Many settler miners are from Timor and Flores, Indonesian labour-exporting areas of long precedence. Peter is a Catholic man from Flores who has been digging sand for many years. Now he works at a former excavation site, reduced to sandstone too hard for excavators or hydraulic hoses to easily pulverise. Some men smash the top of the rock with crowbars and wait for the rain to wash the sand down, where it can be piled and shoveled into trucks (see scraped sandstone). But Peter shovels sand from the sediment-filled stream that flows through the ruined area. His son died in a sand-mining accident. If his now-married daughter does not bring him food in the evening, he says, he eats nothing but rice and salt.

Settlers recruit each other, drawing same-ethnic fellows into mining. In the commercial sand washing businesses in Sorong, men from southern Sulawesi work together, living in meagre huts next to the sand-washing together with their wives and children and chickens. They spend their days covered in mud - and washing sediment-filled water into town, where it floods the streets and runs into the houses of their more fortunate compatriots in nicer parts of the city.

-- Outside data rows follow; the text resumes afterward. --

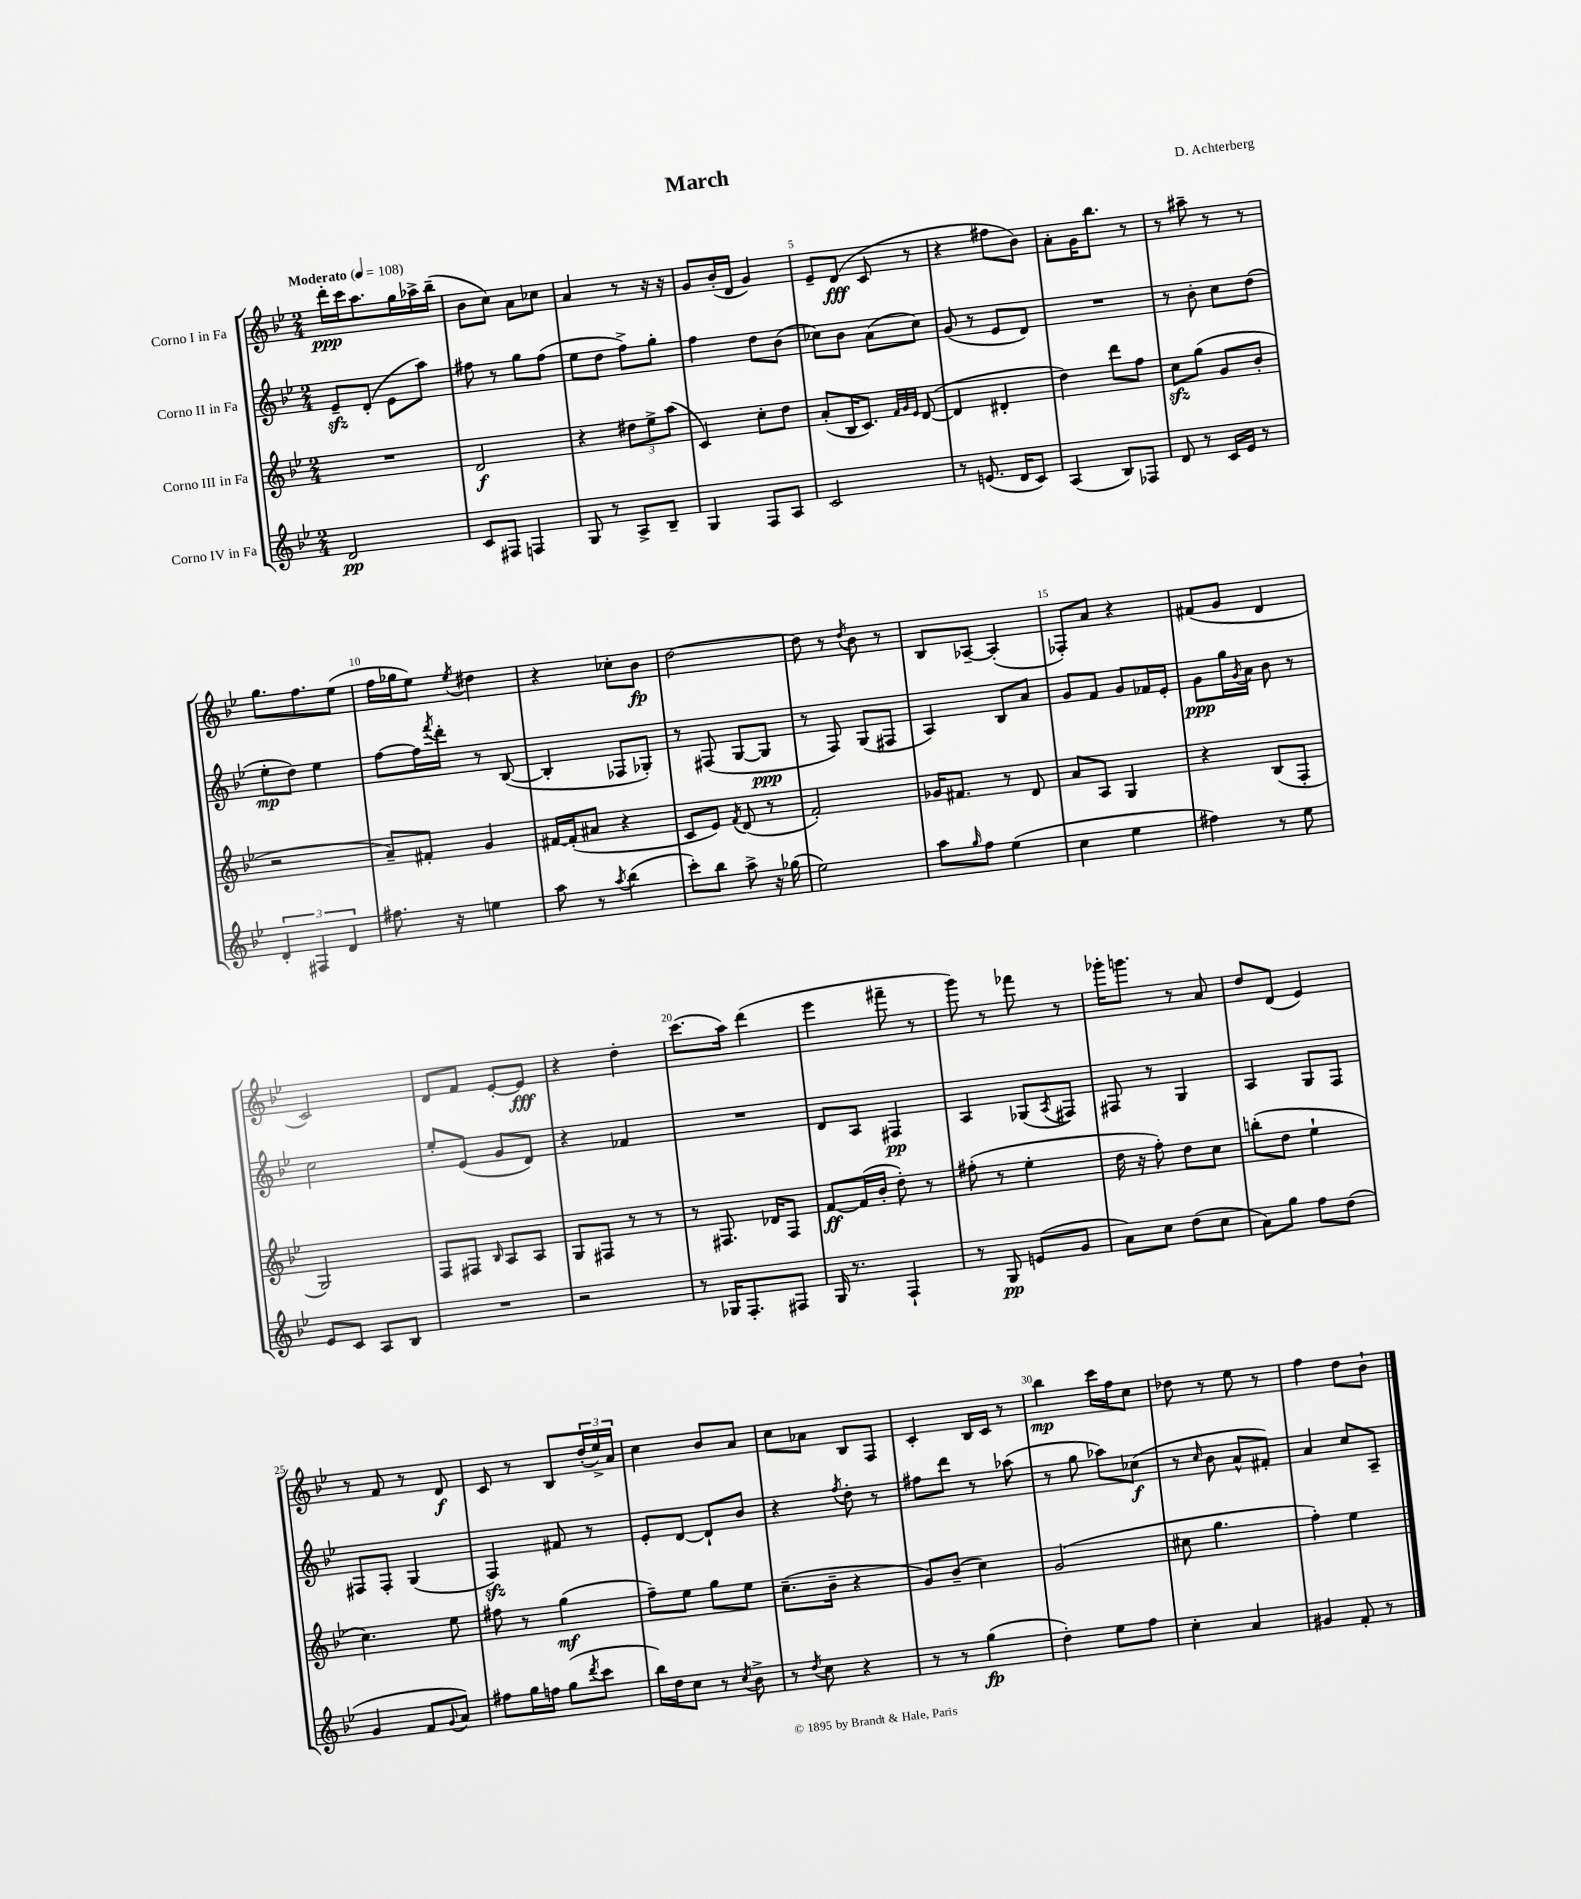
\header { title = "March" composer = "D. Achterberg" }
<<
\new StaffGroup <<
\new Staff = "s0" \with { instrumentName = "Corno I in Fa" } {
    \clef treble \key bes \major \numericTimeSignature \time 2/4 \tempo "Moderato" 4 = 108
    d'''16-.\ppp c'''16 a''8. g''16 aes''16-> bes''16--( |
    bes'8 c''8) a'8 ces''8 |
    a'4 r8 r16 r16 |
    g'8 bes'16-.( d'16 g'4) |
    ees'8-- d'8\fff( c'8 r8 |
    r4 fis''8 bes'8) |
    a'8-. g'16 bes''8. r8 |
    r8 ais''8-- r8 r8 |
    g''8. f''8. ees''8( |
    f''16 ges''16 ees''8) \acciaccatura { ees''8 } dis''4 |
    r4 ces''8-. bes'8\fp |
    d''2~ |
    d''8 r8 \acciaccatura { d''8 } bes'8 r8 |
    bes8 aes8~-- aes4-.( |
    fes8-.) a'8 r4 |
    fis'8( g'8 d'4 |
    c'2) |
    d'8 f'8 ees'8~-. ees'8\fff |
    r4 d''4-. |
    c'''8.( a''16) d'''4( |
    ees'''4 fis'''8-- r8 |
    g'''8) r8 fes'''8 r8 |
    ges'''16-. g'''8. r8 a'8 |
    d''8 d'8( ees'4) |
    r8 f'8 r8 d'8\f |
    c'8 r8 bes8 \tuplet 3/2 { d''16-.( ees''16->) a'16 } |
    c''4 bes'8 a'8 |
    c''8 aes'8 bes8 f8 |
    c'4-. bes16 c'16 r8 |
    bes''4\mp c'''16 f''16 c''8 |
    des''8 r8 ees''8 r8 |
    f''4 d''8 bes'8-! \bar "|." |
}
\new Staff = "s1" \with { instrumentName = "Corno II in Fa" } {
    \clef treble \key bes \major \numericTimeSignature \time 2/4
    ees'8--\sfz d'8-.( ees'8 a''8) |
    fis''8 r8 g''8 fis''8( |
    ees''8 d''8 f''8->) g''8-. |
    f''4 d''8 bes'8( |
    ces''8) bes'8 a'8( ces''8) |
    g'8( r8 ees'8 d'8) |
    R2 |
    r8 bes'8-. c''8 d''8( |
    ees''8-.\mp d''8) ees''4 |
    f''8~ f''16 \acciaccatura { f'''8 } d'''16-. r8 bes8~( |
    bes4-. fes8 ges8-.) |
    r8 fis8( g8~ g8\ppp |
    r8 f8) g8( fis8 |
    a4) bes8 a'8 |
    g'8 f'8 g'8 fes'16 ees'16-. |
    g'8\ppp g''16 \acciaccatura { g'8 } a'16 bes'8 r8 |
    c''2 |
    ees''8-. ees'8( g'8 d'8) |
    r4 fes'4 |
    R2 |
    d'8 a8 fis4\pp |
    a4 ges8( \acciaccatura { a8 } fis8) |
    fis8 r8 g4 |
    a4 g8 f8 |
    fis8 fis8-. g4( |
    f4\sfz) fis'8 r8 |
    ees'8-. d'8~ d'8-! bes'8 |
    r4 \acciaccatura { f''8 } d''8-. r8 |
    fis''8 d'''8 r8 aes''8( |
    r8 g''8 aes''8) ces''8\f( |
    r8 \grace { c''16 } bes'8 a'8-^ fis'8-.) |
    a'4 c''8 a8-- \bar "|." |
}
\new Staff = "s2" \with { instrumentName = "Corno III in Fa" } {
    \clef treble \key bes \major \numericTimeSignature \time 2/4
    R2 |
    d'2\f |
    r4 \tuplet 3/2 { dis''8 ees''8-> a''8( } |
    c'4) c''8-. d''8 |
    a'8-.( bes16 c'8.) \grace { f'32 g'32 ees'32 } d'8~( |
    d'4 dis'4-. |
    d''4) d'''8 f''8 |
    c''8\sfz g''8( g'8 bes'8-. |
    r2 |
    a'8--) fis'8-. g'4 |
    fis'16~ fis'16-.( ais'8 r4 |
    c'8 ees'8) \acciaccatura { f'8 } d'8( r8 |
    f'2-.) |
    ges'16 fis'8. r8 d'8 |
    a'8 a8 g4 |
    r4 bes8( f8-. |
    g2) |
    f8 fis8 \grace { bes16 } a8 a8 |
    g8 fis8 r8 r8 |
    r8 fis8. des'16 fis8 |
    f'8~\ff f'16( bes'16-. d''8-.) r8 |
    fis''8-.( r8 ees''4-. |
    d''16 r16 f''8-.) d''8 c''8 |
    b''8-.( d''8 ees''4-! |
    c''4.) ees''8 |
    fis''8 r8 g''4\mf( |
    f''8--) ees''8 g''8 ees''8 |
    c''8.--( bes'16-- r4 |
    g'8) bes'8--( c''4) |
    g'2( |
    cis''8 g''4. |
    f''4-.) ees''4 \bar "|." |
}
\new Staff = "s3" \with { instrumentName = "Corno IV in Fa" } {
    \clef treble \key bes \major \numericTimeSignature \time 2/4
    d'2\pp |
    c'8 fis8 f4 |
    g8 r8 a8-> bes8-- |
    g4 f8 a8 |
    c'2 |
    r8 e'8.( d'16 c'8) |
    a4( bes8) fes8 |
    d'8 r8 c'16 ees'16 r8 |
    \tuplet 3/2 { d'4-. fis4 d'4 } |
    fis''8. r16 e''4 |
    a''8 r8 \acciaccatura { a''8 } bes''4( |
    c'''8-.) bes''8 a''8-> r16 ges''16( |
    ees''2) |
    a''8 \grace { g''16 } f''8 ees''4( |
    c''4 ees''4 |
    fis''4) r8 ees''8 |
    ees'8 c'8 a8 bes8 |
    R2 |
    r2 |
    r8 ges16 f8.-. fis8 |
    g16 r8. f4-! |
    r8 g8\pp e'8( g'8 |
    a'8) c''8 d''8( c''8 |
    a'8) g''8 f''8 d''8( |
    g'4 f'8 \appoggiatura { g'8 } a'8) |
    fis''8 g''16 f''16 g''8( \acciaccatura { d'''8 } c'''8 |
    bes''16) d''16 c''8 r8 \acciaccatura { c''8 } bes'8-> |
    r8 \acciaccatura { d''8 } c''8 r4 |
    r8 r8 g''4\fp( |
    d''4-.) ees''8 f''8 |
    c''4-. a'4 |
    gis'4 f'8-. r8 \bar "|." |
}
>>
>>
\layout { \context { \Score \override BarNumber.break-visibility = ##(#f #t #t) barNumberVisibility = #(every-nth-bar-number-visible 5) } }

Mud and sand, arms and backs: these are the components of this transformation of bodies and landscapes.

Rugged and exceptional: one entrepreneur thought this could be a place for tourists. After all, clearing out impediments, living and nonliving, has left panorama views of the city below. Yet, of course, there are leavings, human and not human: gasoline jugs; abandoned lives.






The ruins are haunting. Past lives are turned to stone. We see gnomes and giants in the trash. And the spectres of lost villages. Fruit orchards; sago groves. The communal nests of shy megapodes and social wasps. The nasal cries of birds of paradise, dancing in high trees. The leap of a tree kangaroo. The stem-growing profusion of sweet langsat fruit. She said, telling of hiding from Indonesian soldiers in the forest: 'The cassowary ate langsat on one side of the tree; on another side it was the snake, and on the third side it was us.' Are those multispecies refuges gone?